While I think there is a place for a fixed size integer library in Boost that's "as simple as possible" (on the grounds that for smaller fixed sizes, simple is often faster than more complex schemes, even if the complex schemes have better big-O performance), this method of implementation does appear to be quite slow, though I confess I've only done a cursory comparison.
I agree. We are in the process of reviewing the proposed Boost.Multiprecision right now. The review has been overwhelmingly non-controversial. One of the main points that did arise, however, was the performance and seamless interoperability of near-metal signed and unsigned integers with, say, 128, 256, 512 bits. There is widespread community interest in integer types of these sizes. That being said, though, performance is crucial for the users in this digit range. See below.
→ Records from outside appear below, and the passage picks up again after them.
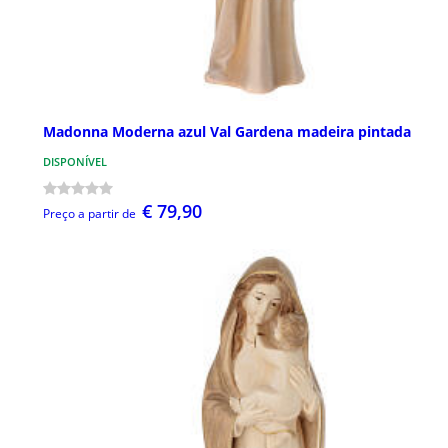
Madonna Moderna azul Val Gardena madeira pintada
DISPONÍVEL
€ 79,90
Preço a partir de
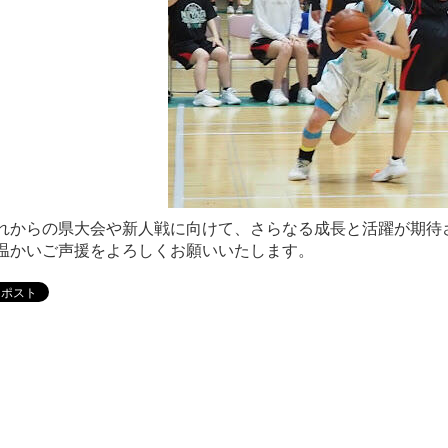
からの県大会や新人戦に向けて、さらなる成長と活躍が期待
温かいご声援をよろしくお願いいたします。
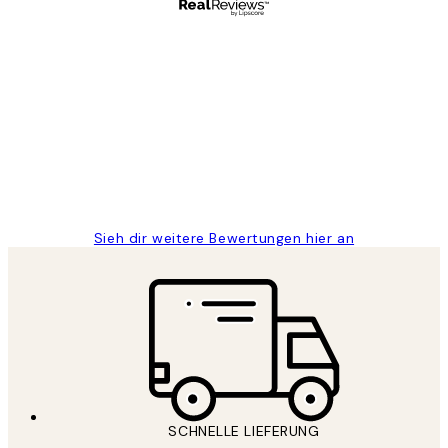
Verifizierter Käufer
Kundenbewertungen
Great
1 Jun
Maja S
Sieh dir weitere Bewertungen hier an
SCHNELLE LIEFERUNG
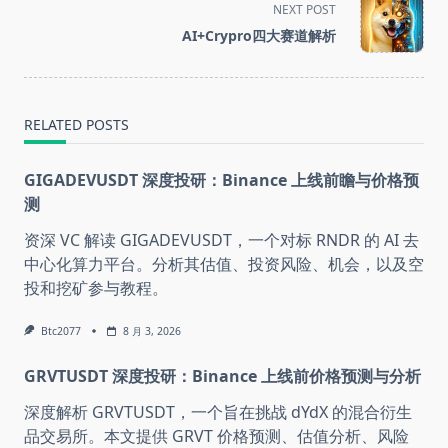
screen-
NEXT POST
reader-
AI+Crypro四大赛道解析
text">Page</span>
RELATED POSTS
GIGADEVUSDT 深度投研：Binance 上线前瞻与价格预
测
资深 VC 解读 GIGADEVUSDT，一个对标 RNDR 的 AI 去
中心化算力平台。分析其估值、投资风险、机会，以及空
投和挖矿参与教程。
Btc2077
8 月 3, 2026
GRVTUSDT 深度投研：Binance 上线前价格预测与分析
深度解析 GRVTUSDT，一个旨在挑战 dYdX 的混合衍生
品交易所。本文提供 GRVT 价格预测、估值分析、风险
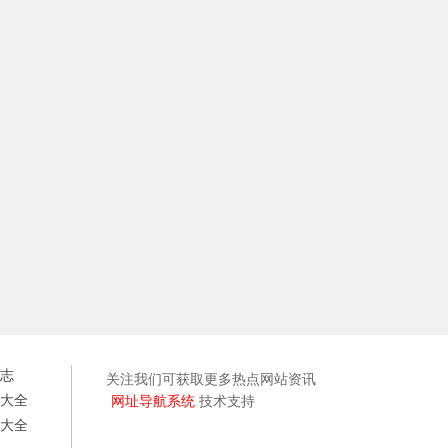
志
关注我们可获取更多热点网站资讯
大全
网址导航系统
技术支持
大全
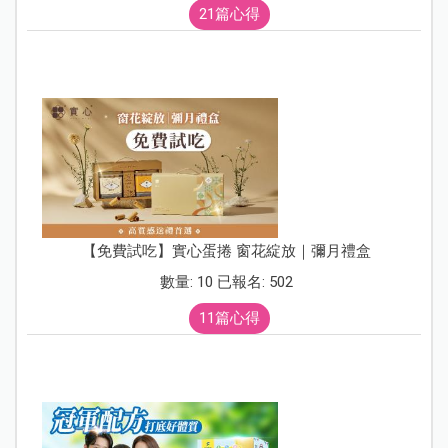
21篇心得
【免費試吃】實心蛋捲 窗花綻放｜彌月禮盒
數量: 10 已報名: 502
11篇心得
So for comparison, I measured how long it took to compute 100 dot products of 1000-element vectors. The vectors were filled with values that "used" a specified number of bits (to simulate the typical use case were most values are quite small, and just a few actually require an extended precision type), here's the results compiled on Win32 with VC10 and /Ox:
Multiprecision mp_int128: 32 bit time = 0.0100556 seconds 64 bit time = 0.02594 seconds 96 bit time = 0.0229292 seconds 128 bit time = 0.0142151 seconds Multiprecision mp_int256: 32 bit time = 0.00376926 seconds 64 bit time = 0.0102474 seconds 96 bit time = 0.01383 seconds 128 bit time = 0.0192363 seconds
large_int<unsigned long long, long long>: 32 bit time = 0.0498975 seconds 64 bit time = 0.111413 seconds 96 bit time = 0.183727 seconds 128 bit time = 0.251469 seconds large_int<large_int<unsigned long long, unsigned long long>, large_int<unsigned long long, long long> >: 32 bit time = 1.08451 seconds 64 bit time = 2.43866 seconds 96 bit time = 3.79658 seconds 128 bit time = 5.20211 seconds
Looking at your code, it is exceptionally terse and clean. The implementation is clear, intuitive and easy to use. In my opinion, the code is excellent! As John has indicated, though, your code really slows down with the bit-by-bit multiplication and division algorithms. As a rule of thumb, big number libraries spend an estimated 80% of their time in the inner loops of the multiplication algorithm---and that's for highly optimized ones. The problem with big number libraries is that you can please, maybe half the people, but merely half of he time. (Is that pleasing only a quarter of us?) You have a clean and terse implementation that could potentially fill a niche between the potential Boost.Multiprecision and bare-metal built-in types. That's two times *potential* in one sentence. In my opinion, to really fill this niche, however, you need high performance for 128, 256, 512 and 1024 bits. What we really need to do in the community is see how we will address the needs for big integers, rationals and floats. How will we transition from bare-metal built-in types through medium sizes like 128, 256, 512 bits, and on to thousands of bits? To what extent do we want to emphasize clarity of implementation? When should we compromise on brevity of code and get down and dirty with limbs, add-and-carry, even (oh no!= assembly hooks, etc. to squeeze performance? I believe that the proposed Boost.Multiprecision has made a good compromise with big integers, rationals and floats by providing a working and relatively efficient solution. John did a lot more work than I did. But the work on big numbers in boost and C++ is far from done! Perhaps we need to work on your code in order to get the performance that users will demand for near-metal types. Perhaps this could potentially plug into the potentially proposed Boost.Multiprecision. Thanks for your work! Best regards, Chris.